Now, after all that success, what did Kerr do in the second half? He cut the Davis pick-and-roll actions by 75 percent. Only went to it six times. The Warriors scored 17 fourth-quarter points. And lost the game. 

Now I suspect, if you're a Kerr apologist, that you're going to argue the Lakers manipulated this game of matchup chess when they switched Davis off Payton and onto Andrew Wiggins, just as they supposedly did in Game 3 when Darvin Ham switched Davis off one Green and onto the other. 

Absolutely not. Just as I said about Game 3, that is overthinking this whole thing. It isn't brain surgery. Put Davis in the action. Period.
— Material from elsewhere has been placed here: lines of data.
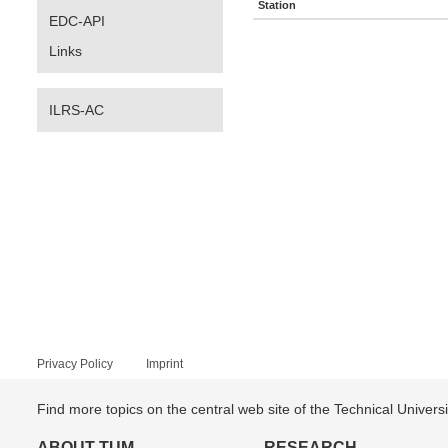
Station
EDC-API
Links
ILRS-AC
Privacy Policy
Imprint
Find more topics on the central web site of the Technical Univer
ABOUT TUM
RESEARCH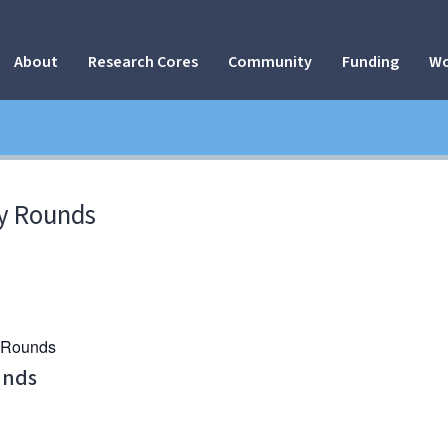
About
Research Cores
Community
Funding
Wo
y Rounds
y Rounds
unds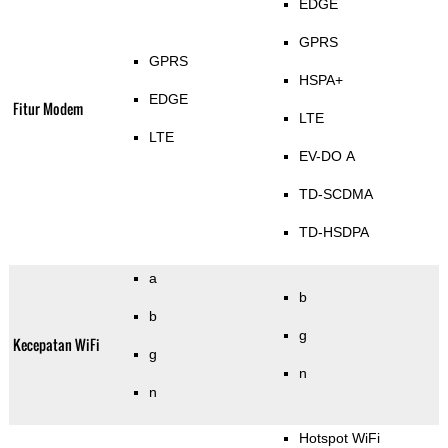
EDGE
GPRS
GPRS
HSPA+
EDGE
Fitur Modem
LTE
LTE
EV-DO A
TD-SCDMA
TD-HSDPA
a
b
b
g
Kecepatan WiFi
g
n
n
Hotspot WiFi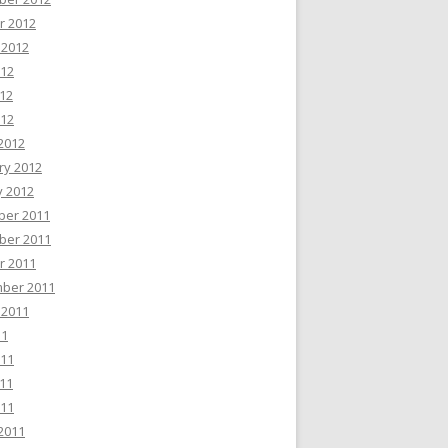
r 2012
 2012
012
12
012
2012
ry 2012
y 2012
er 2011
er 2011
r 2011
ber 2011
 2011
11
011
11
011
2011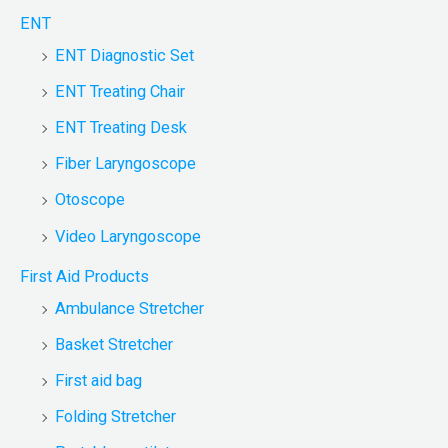
ENT
ENT Diagnostic Set
ENT Treating Chair
ENT Treating Desk
Fiber Laryngoscope
Otoscope
Video Laryngoscope
First Aid Products
Ambulance Stretcher
Basket Stretcher
First aid bag
Folding Stretcher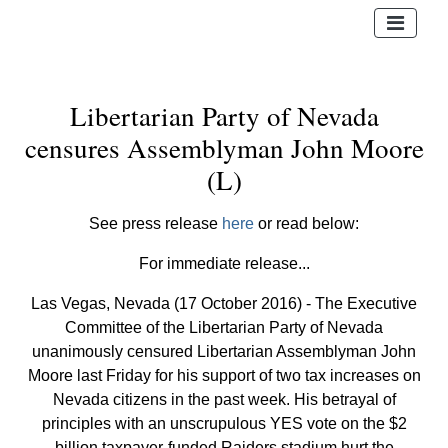
Libertarian Party of Nevada
censures Assemblyman John Moore
(L)
See press release
here
or read below:
For immediate release...
Las Vegas, Nevada (17 October 2016) - The Executive
Committee of the Libertarian Party of Nevada
unanimously censured Libertarian Assemblyman John
Moore last Friday for his support of two tax increases on
Nevada citizens in the past week. His betrayal of
principles with an unscrupulous YES vote on the $2
billion taxpayer-funded Raiders stadium hurt the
I don't care who the screener is. Wiggins functioning in a 4-on-3 advantage is not akin to quarterbacking the freaking West Coast offense. 

And besides that, the Lakers weren't even blitzing Curry. Chances are, Curry was going to be able to get downhill himself -- as he did when the Warriors finally went back to this action with just over a minute remaining in the game. And what do you know, it resulted in a layup. 
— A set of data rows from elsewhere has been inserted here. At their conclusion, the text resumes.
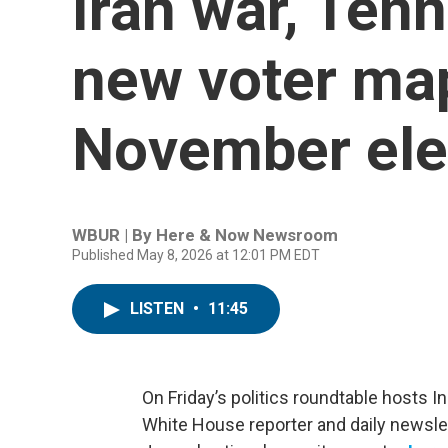
Iran war, Ten
new voter ma
November ele
WBUR | By
Here & Now Newsroom
Published May 8, 2026 at 12:01 PM EDT
LISTEN
•
11:45
On Friday’s politics roundtable hosts
White House reporter and daily newsle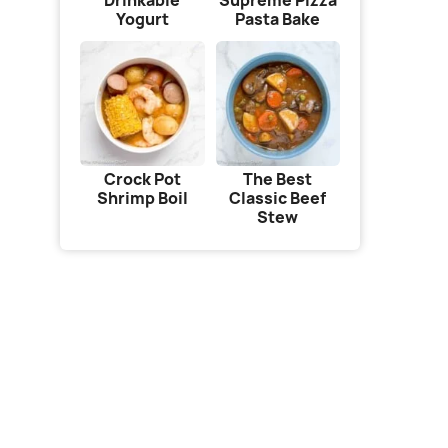
Drinkable
Supreme Pizza
Yogurt
Pasta Bake
Crock Pot
The Best
Shrimp Boil
Classic Beef
Stew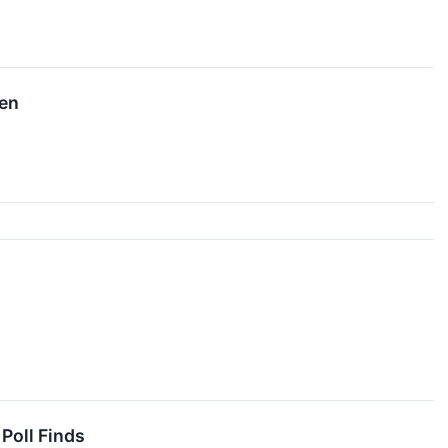
hen
Poll Finds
(Make sure your volume is up, and listen through the entirety of the video, so you can hear Stan Van Gundy talk about how even he, a former NBA Finals coach, is baffled as to why Kerr would just suddenly go away from the best play in his book in the second half of a desperate playoff game.)
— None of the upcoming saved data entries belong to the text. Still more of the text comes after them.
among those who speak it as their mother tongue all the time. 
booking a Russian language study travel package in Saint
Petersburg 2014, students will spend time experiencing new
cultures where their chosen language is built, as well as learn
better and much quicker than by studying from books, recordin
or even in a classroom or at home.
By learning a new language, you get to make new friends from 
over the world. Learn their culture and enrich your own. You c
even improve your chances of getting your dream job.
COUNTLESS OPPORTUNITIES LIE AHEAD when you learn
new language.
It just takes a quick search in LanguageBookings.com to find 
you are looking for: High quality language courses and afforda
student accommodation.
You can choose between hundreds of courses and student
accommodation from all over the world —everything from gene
I'm with you, Stan. I'm absolutely out of words. Kerr has been hailed as something not too far from a genius over the years, but this is basic basketball stuff. Hell, it's basic life stuff. If something isn't broke, don't fix it. Kerr has always had the Curry card in his back pocket, and it has allowed him to get away with this kind of stuff on numerous occasions. 

But you can only tempt fate so many times. The Warriors don't have the kind of leeway they used to. Their margin for winning playoff games is already miniscule. No longer can they just conjure offense out of thin air. When they find something that works, they have to ride it, like normal teams have always had to do. Kerr absolutely hates doing this. He just cannot bring himself to run the same thing over and over. Either that, or he can't see what pretty much every other set of basketball eyes in the world can see. And I doubt it's the latter. 

So here the Warriors are, down 3-1 when they should be, at the very least, tied 2-2, if not up 3-1 after just willingly taking Curry off the ball for basically the entire Game 1. I'm not going to say they're out of it. They have a proven formula. If Kerr can bring himself to actually stick with it for an entire game, this series can still go the distance. But I'm not holding my breath.